I have no idea why sqrt(2) is involved …

Solution

OK, thanks to Severin Pappadeux below, I have an answer.

I can generate a reasonable result with:

(rand() + … + rand() - n/2) / sqrt(n/12) * sd + mean

where n is the number of rand() calls I am prepared to make.

回答1:

From what I have been able to read, according to the Central Limit Theorem, I should be able to approximate normally distributed random numbers by adding random numbers together.

That is a correct approach. The only problem is to carefully analyze the tails you're missing.

Let's consider making N(0,1) - gaussian distributed with mean 0 and std.deviation of 1. Then any other gaussian N(\mu, \sigma) is just scale and shift from N(0,1).

So, proposed algorithm for G(0,1) (which is an approximation for N(0,1)) is

G(0,1) = U(0,1) + U(0,1) + U(0,1) + U(0,1) + U(0,1) + U(0,1)

where U(0,1) is uniformly distributed random number in the [0,1) range. Lets take a look at the mean.

E(G(0,1)) = 6*E(U(1,0)) = 6*0.5 = 3

which is exactly what you've got. So, to get 0 mean for G(0,1) we have to subtract 3. Lets now check the variance of the G(0,1), we have to make it equal to 1.

V(G(0,1)) = 6*V(U(1,0)) = 6*(1/12) = 1/2

Std.deviation (σ) is square root of variance, so to get it to 1 you have to divide by sqrt(1/2).

So, final expression would be

G(0,1) = (U(0,1) + U(0,1) + U(0,1) + U(0,1) + U(0,1) + U(0,1) - 3)/sqrt(1/2)

and it is reasonably good approximation of the N(0,1).

I have no idea why sqrt(2) is involved …

Dividing by sqrt(1/2) is the same as multiplying by sqrt(2) - now I hope you know where it came from.

Some simple corollary - for some other n sum of U(0,1) variance multiplier will include term sqrt(n/12).

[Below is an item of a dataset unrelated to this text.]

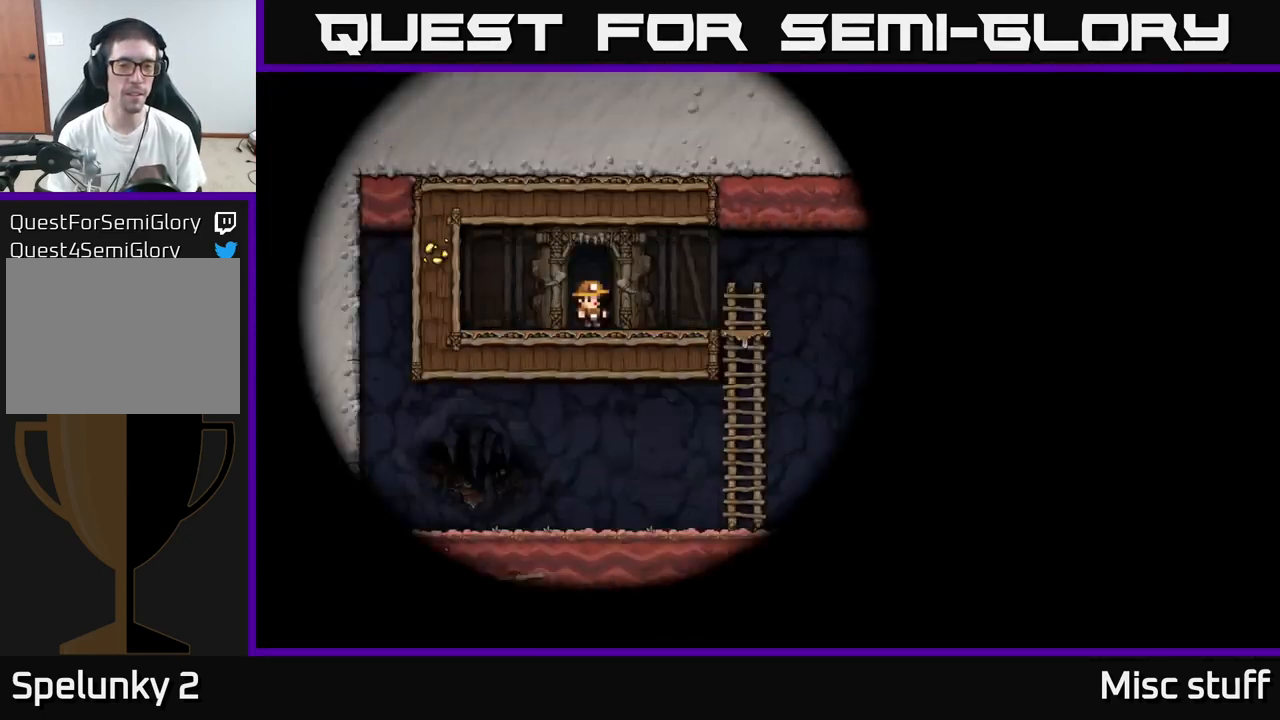
{"buttons": ["DPAD_RIGHT"], "left_stick": "center", "events": [[367, "DPAD_RIGHT", "down"]]}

Another simple corollary - because V(U(0,1)) is equal to 1/12, then summing twelve U(0,1) will not require any multipliers

G(0,1) = Sum_1^12 U(0,1) - 6

is actually often cited in some old sampling recipes books/papers.

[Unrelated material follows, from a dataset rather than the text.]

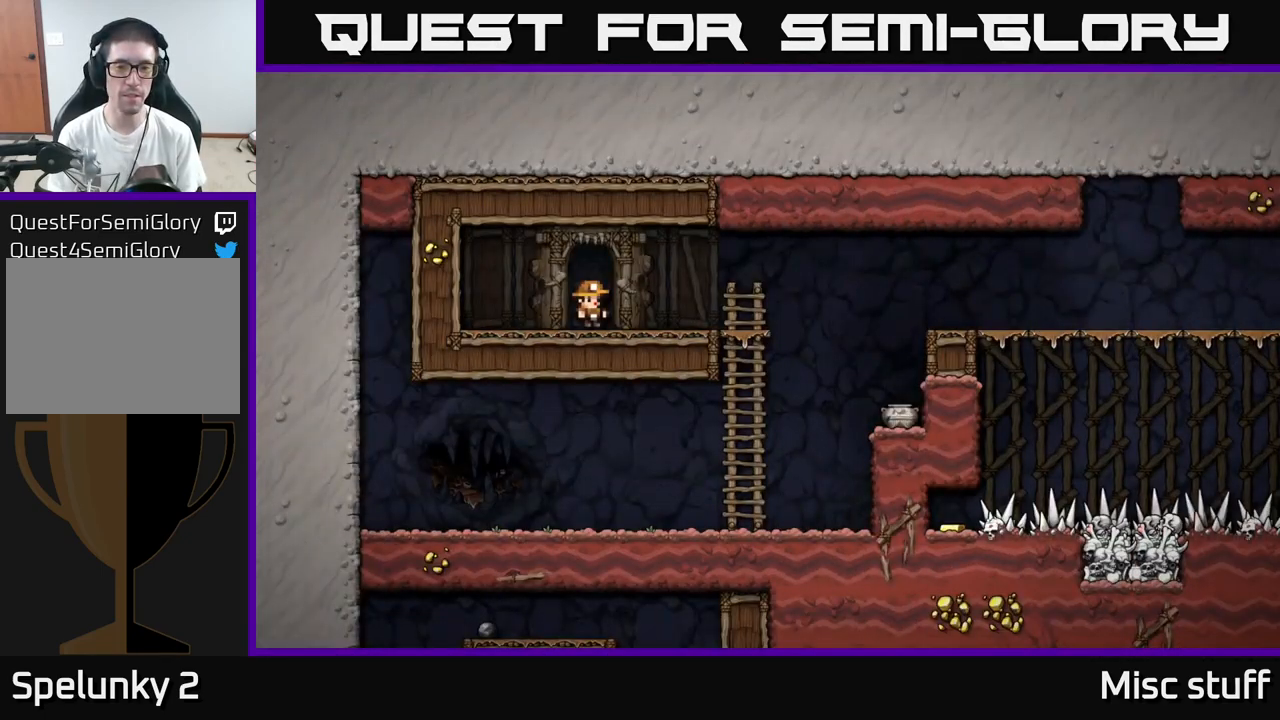
{"buttons": ["DPAD_RIGHT"], "left_stick": "center", "events": [[133, "A", "down"], [283, "A", "up"]]}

You might also want to take a look at related Irwin-Hall distribution and Bates distribution

UPDATE

I've thought about some simplification of the approach. Suppose we want to sum even number of U(0,1), so n=2m. Again, talking about G(0,1) as an approximation for N(0,1)

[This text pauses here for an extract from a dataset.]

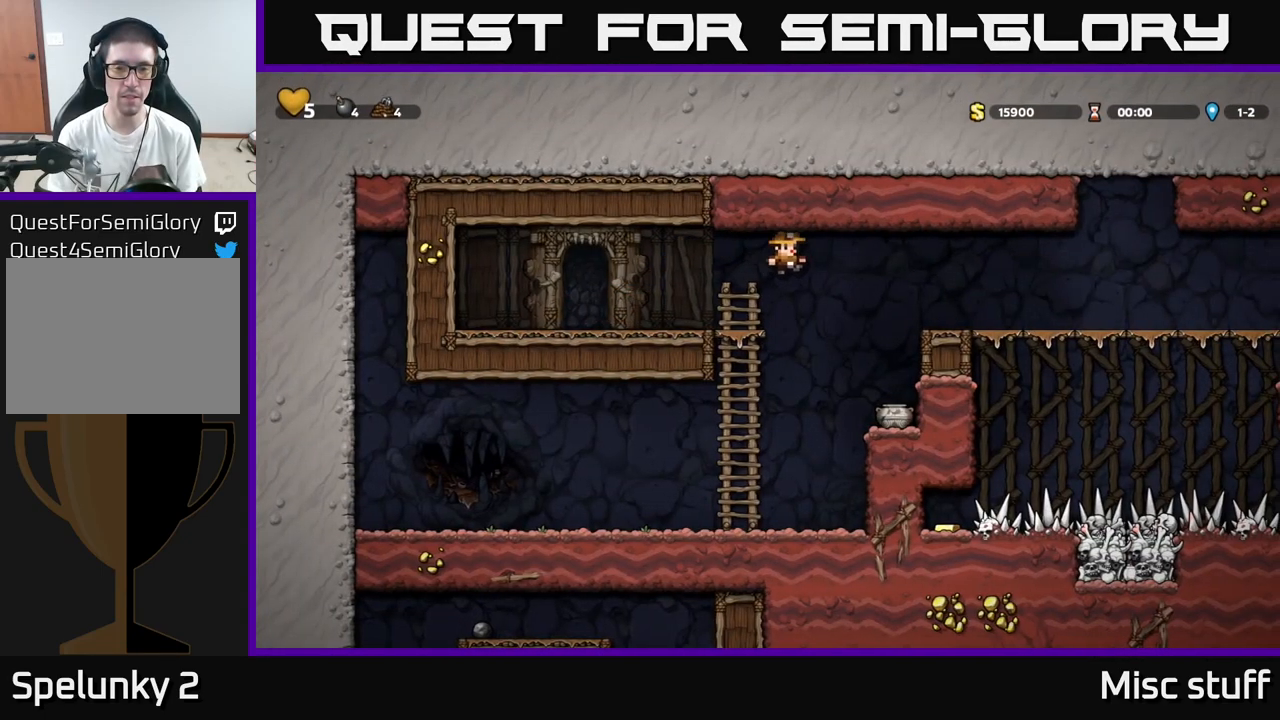
{"buttons": ["A"], "left_stick": "center", "events": [[183, "DPAD_RIGHT", "up"], [217, "DPAD_DOWN", "down"], [350, "X", "down"], [450, "DPAD_DOWN", "up"], [467, "A", "down"], [483, "X", "up"]]}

G(0,1) = (Sum_1^2m U(0,1) - m ) / sqrt(m/6)

Let's rewrite it as

G(0,1) = (Sum_1^m U(0,1) - (m - Sum_1^m U(0,1)))/sqrt(m/6) =
       = (Sum_1^m U(0,1) - Sum_1^m(1 - U(0,1)))/sqrt(m/6)

Due to the fact, that 1 - U(0,1) has the same distribution as U(0,1) we could write G(0,1) in symmetric form

G(0,1) = (Sum_1^m U(0,1) - Sum_1^m U(0,1))/sqrt(m/6) =
       = Sum_1^m (U(0,1) - U(0,1)) / sqrt(m/6)


回答2:

If you use Python, you can use the [numpy][1] library

import numpy
numpy.random.randn()


回答3:

Standard deviation is defined as follows:

where you iterate over N values, which are represented as xi, and use the mean value (xbar). Some JavaScript pseudocode would look like:

var values = [...];
for(var i = 0, var mean; i < values.length; i++) {
   mean += values[i];
}
mean /= values.length;
for(var i = 0, var standardDev; i < values.length) {
   standardDev += Math.pow(values[i] - mean, 2);
}
standardDev = Math.sqrt(standardDev / (values.length - 1));

Theoretically, a good RNG should deviate in a very flat manner, indicating an equal possibility across all values on the RNG's range.